TEXT PASSAGE:
[Start of section]

Closed astelmashenko closed 1 year ago
It looks like similar to https://github.com/tektoncd/triggers/issues/875 Few things I'm trying to understand:
caBundle
is the same as secret nats-webhook-certs ca-cert.pem
, so it is not the case then?Another thing is from webhook.Options
// SecretName is the name of k8s secret that contains the webhook
// server key/cert and corresponding CA cert that signed them. The
// server key/cert are used to serve the webhook and the CA cert
// is provided to k8s apiserver during admission controller
// registration.
// If no SecretName is provided, then the webhook serves without TLS.
SecretName string
and webhook has secretname hardcoded
const (
// Component is the name of this component and is used in logging and leader-election
Component = "nats-webhook"
// SecretName must match the name of the Secret created in the configuration.
SecretName = "nats-webhook-certs"
)
We have mTLS and using istio, then we do not need webhook tls at all and we can not change that. Do we need to make it optional, like NameFromEnv()
maybe have SecretNameFromEnv()
?

[End of section]

DATASET EXTRACT:

[Start of section]

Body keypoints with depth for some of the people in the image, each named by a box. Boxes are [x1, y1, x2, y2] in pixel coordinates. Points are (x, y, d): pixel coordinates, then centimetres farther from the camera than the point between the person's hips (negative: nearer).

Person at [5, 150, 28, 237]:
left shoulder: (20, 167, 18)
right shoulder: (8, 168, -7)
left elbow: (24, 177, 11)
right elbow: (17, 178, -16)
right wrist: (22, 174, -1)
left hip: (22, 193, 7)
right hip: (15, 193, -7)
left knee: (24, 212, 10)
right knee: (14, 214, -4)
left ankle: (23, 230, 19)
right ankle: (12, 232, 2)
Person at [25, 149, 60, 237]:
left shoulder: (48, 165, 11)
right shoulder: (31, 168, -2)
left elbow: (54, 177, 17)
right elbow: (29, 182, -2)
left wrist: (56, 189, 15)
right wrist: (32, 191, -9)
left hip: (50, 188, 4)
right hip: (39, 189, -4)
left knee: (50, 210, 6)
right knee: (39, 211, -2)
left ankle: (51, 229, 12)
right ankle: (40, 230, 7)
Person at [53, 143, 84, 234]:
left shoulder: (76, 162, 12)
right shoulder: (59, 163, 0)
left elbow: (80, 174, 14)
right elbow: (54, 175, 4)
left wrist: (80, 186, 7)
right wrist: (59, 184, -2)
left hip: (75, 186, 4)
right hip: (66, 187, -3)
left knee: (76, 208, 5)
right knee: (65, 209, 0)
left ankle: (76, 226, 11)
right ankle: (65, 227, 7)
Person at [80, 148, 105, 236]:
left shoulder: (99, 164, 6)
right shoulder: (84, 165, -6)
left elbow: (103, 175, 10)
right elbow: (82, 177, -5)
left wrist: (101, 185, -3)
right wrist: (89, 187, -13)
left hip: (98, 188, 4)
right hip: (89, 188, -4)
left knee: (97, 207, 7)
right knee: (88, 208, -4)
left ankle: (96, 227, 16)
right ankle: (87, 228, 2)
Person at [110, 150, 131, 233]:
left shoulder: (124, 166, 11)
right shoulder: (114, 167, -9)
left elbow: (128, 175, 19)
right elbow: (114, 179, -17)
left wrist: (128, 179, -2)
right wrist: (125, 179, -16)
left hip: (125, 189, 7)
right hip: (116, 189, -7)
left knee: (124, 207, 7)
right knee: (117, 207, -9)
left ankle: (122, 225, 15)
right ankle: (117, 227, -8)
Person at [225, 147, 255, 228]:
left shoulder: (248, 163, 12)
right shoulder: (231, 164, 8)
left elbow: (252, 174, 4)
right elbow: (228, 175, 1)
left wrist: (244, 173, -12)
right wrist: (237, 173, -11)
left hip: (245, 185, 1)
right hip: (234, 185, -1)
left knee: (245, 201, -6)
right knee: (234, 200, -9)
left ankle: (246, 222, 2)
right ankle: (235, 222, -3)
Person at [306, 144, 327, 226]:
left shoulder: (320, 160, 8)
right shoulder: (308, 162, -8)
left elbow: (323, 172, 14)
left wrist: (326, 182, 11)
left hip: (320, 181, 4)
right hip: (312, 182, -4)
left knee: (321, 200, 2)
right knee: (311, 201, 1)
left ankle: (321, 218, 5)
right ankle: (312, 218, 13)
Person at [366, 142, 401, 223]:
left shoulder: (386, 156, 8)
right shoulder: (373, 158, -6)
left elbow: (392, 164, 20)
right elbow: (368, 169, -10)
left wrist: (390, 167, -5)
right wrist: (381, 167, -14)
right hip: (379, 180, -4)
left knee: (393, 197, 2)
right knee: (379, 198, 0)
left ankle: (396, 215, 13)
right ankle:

[End of section]

WORK TO COMPLETE:
Reproduce, word for word, the stretch of the webhook secret comment from "Closed astelmashenko closed" through "serves without TLS.".

OUTPUT OF THE EXERCISE:
Closed astelmashenko closed 1 year ago
It looks like similar to https://github.com/tektoncd/triggers/issues/875 Few things I'm trying to understand:
caBundle
is the same as secret nats-webhook-certs ca-cert.pem
, so it is not the case then?Another thing is from webhook.Options
// SecretName is the name of k8s secret that contains the webhook
// server key/cert and corresponding CA cert that signed them. The
// server key/cert are used to serve the webhook and the CA cert
// is provided to k8s apiserver during admission controller
// registration.
// If no SecretName is provided, then the webhook serves without TLS.